How do you feel now that body modifications are common?
I don’t mind. It means to you what it should mean to you. If you want to be cool or whatever go ahead. I don’t mind. What I care about is what I think about and how I view it. I have a lot of respect for people who push it to the next level. That blows my mind.
What’s stopping you from pushing it to the next level?
Reason (Laughter) Seriously – it’s not that I’m a control freak but I try to be in control as much as I can. I think too much. I’ve been straightedge for twenty years and maybe that’s why I haven’t really pushed it. I think too much about my children and stuff.
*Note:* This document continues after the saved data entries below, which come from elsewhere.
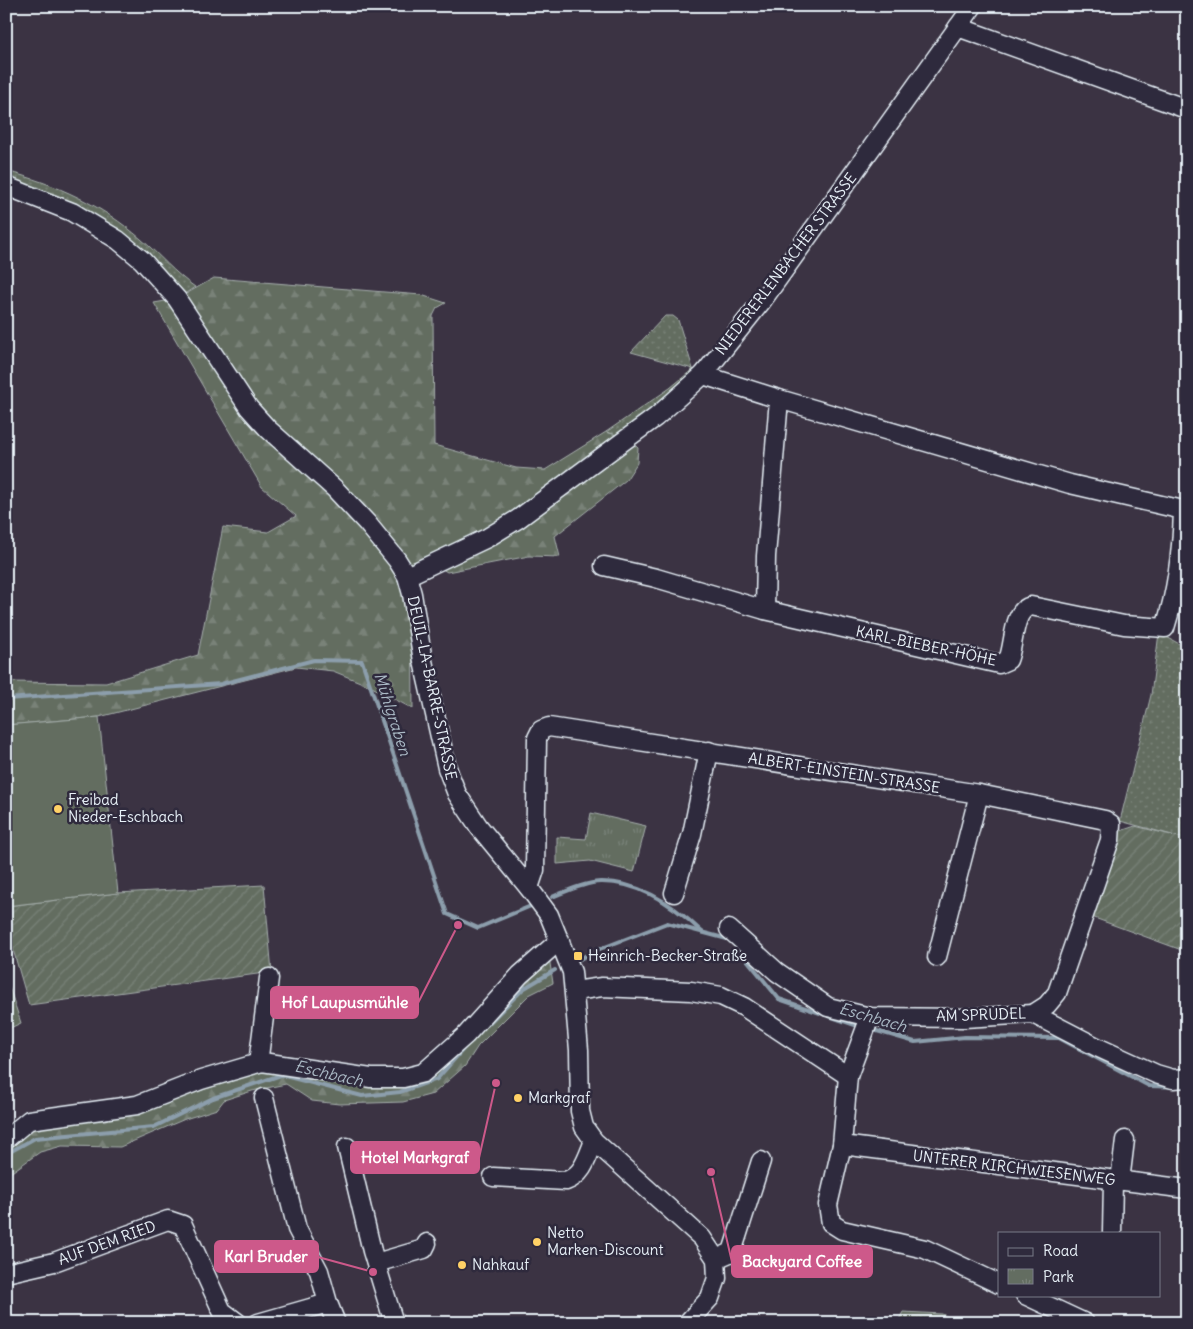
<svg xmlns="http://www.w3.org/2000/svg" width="1193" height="1329" font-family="Delius,sans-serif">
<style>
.grass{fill:url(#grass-dots);stroke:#a6afac}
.forest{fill:url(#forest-firs);stroke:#a6afac}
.park{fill:url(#park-tufts);stroke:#a6afac}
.garden{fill:url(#garden-furrows);stroke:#a6afac}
.pitch{fill:#636d61;stroke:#a6afac}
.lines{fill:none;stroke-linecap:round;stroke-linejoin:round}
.stream{stroke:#8c9eac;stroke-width:4}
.minor-casing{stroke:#e8f1f8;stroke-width:21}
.minor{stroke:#2f2a3d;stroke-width:18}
.poi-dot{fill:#ffd166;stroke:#2f2a3d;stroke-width:2}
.labels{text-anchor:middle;stroke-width:5;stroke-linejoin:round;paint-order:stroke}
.street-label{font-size:15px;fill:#e8f1f8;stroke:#2f2a3d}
.poi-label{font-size:15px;fill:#e8f1f8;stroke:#2f2a3d;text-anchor:start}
.water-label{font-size:16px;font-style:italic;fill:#aab9c5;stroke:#2f2a3d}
.leader{fill:none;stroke:#cd598a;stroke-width:2}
.callout-dot{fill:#cd598a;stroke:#2f2a3d;stroke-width:2}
.callout{fill:#cd598a;stroke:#cd598a;stroke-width:2}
.callout-label{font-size:16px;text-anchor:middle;font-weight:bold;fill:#fff}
</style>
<defs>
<pattern id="grass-dots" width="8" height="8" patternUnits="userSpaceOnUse" patternTransform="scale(1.25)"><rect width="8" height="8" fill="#636d61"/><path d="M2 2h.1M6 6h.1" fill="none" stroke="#798278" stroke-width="1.8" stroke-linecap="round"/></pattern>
<pattern id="forest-firs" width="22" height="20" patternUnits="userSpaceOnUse" patternTransform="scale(1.25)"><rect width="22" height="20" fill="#636d61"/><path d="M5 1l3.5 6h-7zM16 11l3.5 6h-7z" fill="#798278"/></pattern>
<pattern id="park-tufts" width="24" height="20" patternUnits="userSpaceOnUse" patternTransform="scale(1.25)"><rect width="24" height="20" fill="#636d61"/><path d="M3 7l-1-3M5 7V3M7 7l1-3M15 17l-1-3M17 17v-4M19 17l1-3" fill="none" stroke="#798278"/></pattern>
<pattern id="garden-furrows" width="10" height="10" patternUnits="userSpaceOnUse" patternTransform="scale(1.25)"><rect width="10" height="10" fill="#636d61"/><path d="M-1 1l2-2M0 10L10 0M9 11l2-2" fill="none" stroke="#798278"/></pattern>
</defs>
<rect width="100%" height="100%" fill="#3b3343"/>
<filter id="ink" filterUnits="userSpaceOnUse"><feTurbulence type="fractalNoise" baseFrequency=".02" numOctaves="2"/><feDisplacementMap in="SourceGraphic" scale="10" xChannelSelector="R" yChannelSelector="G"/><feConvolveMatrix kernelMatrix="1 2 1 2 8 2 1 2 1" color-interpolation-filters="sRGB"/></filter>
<g filter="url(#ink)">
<!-- grass -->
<g class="grass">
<path d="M 6,171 C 56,184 102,205 141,239 C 160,255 174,273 195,287 L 177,299 L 142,260 L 6,186 Z"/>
<path d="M 665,316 L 673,316 L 678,320 L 693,369 L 703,375 L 627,438 L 606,432 L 670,388 L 693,369 L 631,352 Z"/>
<path d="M 1159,633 L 1187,648 L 1187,839 L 1120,821 L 1151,695 Z"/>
</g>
<!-- forest -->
<g class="forest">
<path d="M 214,278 L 421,295 L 446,303 L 437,308 L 433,316 L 434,445 L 516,468 L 545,470 L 606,432 L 627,438 L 638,448 L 637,463 L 626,480 L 555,536 L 560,557 L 529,556 L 447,572 L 433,563 L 407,576 L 412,594 L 413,709 L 370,686 L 333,671 L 296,667 L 99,717 L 6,725 L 6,682 L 106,683 L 198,655 L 223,527 L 268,532 L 296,516 L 262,487 L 154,303 L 177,299 Z"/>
<path d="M 549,957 L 553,983 L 529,995 L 478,1046 L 465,1066 L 433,1094 L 403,1102 L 339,1104 L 312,1101 L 286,1084 L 252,1091 L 224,1100 L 217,1109 L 185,1119 L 120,1147 L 62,1146 L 40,1152 L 6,1176 L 6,1145 L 38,1125 L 150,1110 L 186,1095 L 272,1068 L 401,1085 Z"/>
</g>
<!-- park -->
<g class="park">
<path d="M 591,813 L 646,826 L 634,872 L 590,861 L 557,864 L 557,837 L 586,839 Z"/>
<path d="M 903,1312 L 942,1314 L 960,1323 L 897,1323 Z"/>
</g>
<!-- garden -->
<g class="garden">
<path d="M 1135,826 L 1187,839 L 1187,952 L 1089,916 L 1109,835 Z"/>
<path d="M 264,885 L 272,972 L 29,1005 L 6,925 L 6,906 L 118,893 Z"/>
</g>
<!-- pitch -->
<g class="pitch">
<path d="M 99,717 L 118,893 L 6,906 L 6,725 Z"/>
<path d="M 6,978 L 21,1023 L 6,1030 Z"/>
</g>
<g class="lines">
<!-- stream -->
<g class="stream">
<path d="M 6,699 L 221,684 L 314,660 L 362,661 L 447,914 L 478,928 L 531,906"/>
<path d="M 552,897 C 567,891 584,883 600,882 C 640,881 675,906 702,932"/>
<path d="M 580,959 L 592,952 L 667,923 L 731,940 L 779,999 L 861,1027"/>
<path d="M 487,1025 L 523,989 L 555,970"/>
<path d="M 870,1029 L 915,1042 L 965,1037 L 1059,1038 L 1149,1086 L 1187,1087"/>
<path d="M 6,1154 L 35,1138 L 154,1127 L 213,1098 L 281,1075 L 362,1096 L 400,1092 L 437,1079 L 466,1046"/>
</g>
<!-- minor casing -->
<g class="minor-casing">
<g id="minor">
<path d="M 958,27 L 1181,107"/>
<path d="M 6,186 L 72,212 L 118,240 L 142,260 L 177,299 L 249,408 L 268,429 L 335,489 L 367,523 L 397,560 L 407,576 L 412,594 L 423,661 L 447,768 L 457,794 L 479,827 L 529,888 L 549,915 L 572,972 L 579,1050 L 580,1111 L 584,1127 L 594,1141 L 702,1238 L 716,1259 L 717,1278 L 710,1298 L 687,1323"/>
<path d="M 703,375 L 779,399 L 766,556 L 765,610"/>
<path d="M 604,566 L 656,578 L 765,610 L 999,664 L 1008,660 C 1015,644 1012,610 1031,606 L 1124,625 L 1165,628 C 1177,590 1182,550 1183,510 L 1070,484 L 779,399"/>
<path d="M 407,576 L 487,538 L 518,519 L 656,417 L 703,375 L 762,301 L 973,6"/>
<path d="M 529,888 L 535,870 L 537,738 L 541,730 L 549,727 L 979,794 L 1105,820 L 1111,824 L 1110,840 L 1057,993 L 1047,1005 L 1033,1014"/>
<path d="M 674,893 L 692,834 L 709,751"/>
<path d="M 729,929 L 777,972 L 828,1007 L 870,1017 L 964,1018 L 1033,1014 L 1097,1047 L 1156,1074 L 1173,1079 L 1187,1078"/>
<path d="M 937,957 L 979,794"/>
<path d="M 575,991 L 602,987 L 691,991 L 721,996 L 744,1007 L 848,1076"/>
<path d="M 870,1017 L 848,1076 L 842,1145 L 828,1205 L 831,1223 L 842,1230 L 925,1249 L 999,1284"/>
<path d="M 262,1062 L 259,1056 L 269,978"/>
<path d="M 264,1098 L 297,1229 L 319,1271 L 328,1303 L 336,1323"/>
<path d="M 6,1139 L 29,1120 L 137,1105 L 201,1080 L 262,1062 L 371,1078 L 403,1078 L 423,1073 L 466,1035 L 520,975 L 560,940"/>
<path d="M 842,1145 L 1187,1189"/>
<path d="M 347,1147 L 372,1251 L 394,1323"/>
<path d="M 493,1177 L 566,1181 C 583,1175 587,1158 594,1141"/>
<path d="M 1120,1181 L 1125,1140"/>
<path d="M 1112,1233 L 1113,1181"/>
<path d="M 716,1259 L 732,1252 L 761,1161"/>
<path d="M 376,1263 L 424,1249 L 427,1243"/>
<path d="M 6,1273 L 54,1262 L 168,1220 L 183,1225 L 222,1311 L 238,1323"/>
<path d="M 1025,1295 L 1085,1323"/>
<path d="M 258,1323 L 328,1303"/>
</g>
</g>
<!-- minor -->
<use href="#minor" class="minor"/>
</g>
</g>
<!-- markers -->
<g class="poi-dot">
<circle cx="58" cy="809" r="5"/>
<rect x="573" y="951" width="10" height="10" rx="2.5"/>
<circle cx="518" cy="1098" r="5"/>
<circle cx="537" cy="1242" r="5"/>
<circle cx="462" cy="1265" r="5"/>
</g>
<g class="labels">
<!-- street labels -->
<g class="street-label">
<text transform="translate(786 264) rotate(-53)" y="5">NIEDERERLENBACHER STRASSE</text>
<text transform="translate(926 646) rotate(12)" y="5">KARL-BIEBER-HÖHE</text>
<text transform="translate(432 688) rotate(78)" y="5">DEUIL-LA-BARRE-STRASSE</text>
<text transform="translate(844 773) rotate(9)" y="5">ALBERT-EINSTEIN-STRASSE</text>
<text transform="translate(981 1015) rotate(-2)" y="5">AM SPRUDEL</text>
<text transform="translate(1014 1168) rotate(7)" y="5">UNTERER KIRCHWIESENWEG</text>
<text transform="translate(107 1243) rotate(-20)" y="5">AUF DEM RIED</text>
</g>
<!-- poi labels -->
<g class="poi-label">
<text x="68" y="805">Freibad<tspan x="68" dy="17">Nieder-Eschbach</tspan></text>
<text x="588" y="961">Heinrich-Becker-Straße</text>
<text x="528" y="1103">Markgraf</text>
<text x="547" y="1238">Netto<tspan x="547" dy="17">Marken-Discount</tspan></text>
<text x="472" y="1270">Nahkauf</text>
</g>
<!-- water labels -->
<g class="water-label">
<text transform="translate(393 714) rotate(72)" y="6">Mühlgraben</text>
<text transform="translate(873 1017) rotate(16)" y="6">Eschbach</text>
<text transform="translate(329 1073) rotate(13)" y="6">Eschbach</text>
</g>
</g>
<!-- callouts -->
<path class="leader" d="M458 925L418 1003M496 1083L479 1158M373 1272L318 1257M711 1172L732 1262"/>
<g class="callout-dot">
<circle cx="458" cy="925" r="5"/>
<circle cx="496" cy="1083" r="5"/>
<circle cx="373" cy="1272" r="5"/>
<circle cx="711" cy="1172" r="5"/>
</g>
<g class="callout">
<rect x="271" y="987" width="147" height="31" rx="5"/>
<rect x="351" y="1142" width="128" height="31" rx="5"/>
<rect x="215" y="1241" width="103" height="31" rx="5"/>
<rect x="732" y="1246" width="140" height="31" rx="5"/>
</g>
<g class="callout-label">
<text x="345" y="1008">Hof Laupusmühle</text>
<text x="415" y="1163">Hotel Markgraf</text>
<text x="266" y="1262">Karl Bruder</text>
<text x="802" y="1267">Backyard Coffee</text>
</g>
<!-- margin -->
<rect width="1193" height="1329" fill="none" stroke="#2f2a3d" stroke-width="25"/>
<rect x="12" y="12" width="1168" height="1304" fill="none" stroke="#e8f1f8" stroke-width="2" filter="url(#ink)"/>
<!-- legend -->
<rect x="998" y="1232" width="162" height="65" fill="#2f2a3d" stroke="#797a88"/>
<rect x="1008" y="1248" width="25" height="8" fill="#2f2a3d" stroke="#797a88"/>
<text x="1043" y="1256" font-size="15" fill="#e8f1f8">Road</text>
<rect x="1008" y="1269" width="25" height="15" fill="url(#park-tufts)" stroke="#797a88"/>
<text x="1043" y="1282" font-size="15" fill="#e8f1f8">Park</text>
</svg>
Getting shit fixed with crazy modifications might be hard.
What do you love so much about music?
The unexplainable force that can be summoned by it. That’s an amazing thing for me. It’s undeniable and impossible to understand. It amazes me and music to me is like “Healing, Living and Sharing” that’s an old Dutch expression. If you make it a common thing it gets a lot more power and stamina. It brings people together with emotion and lowering your guard. You feel connected and it’s something really amazing.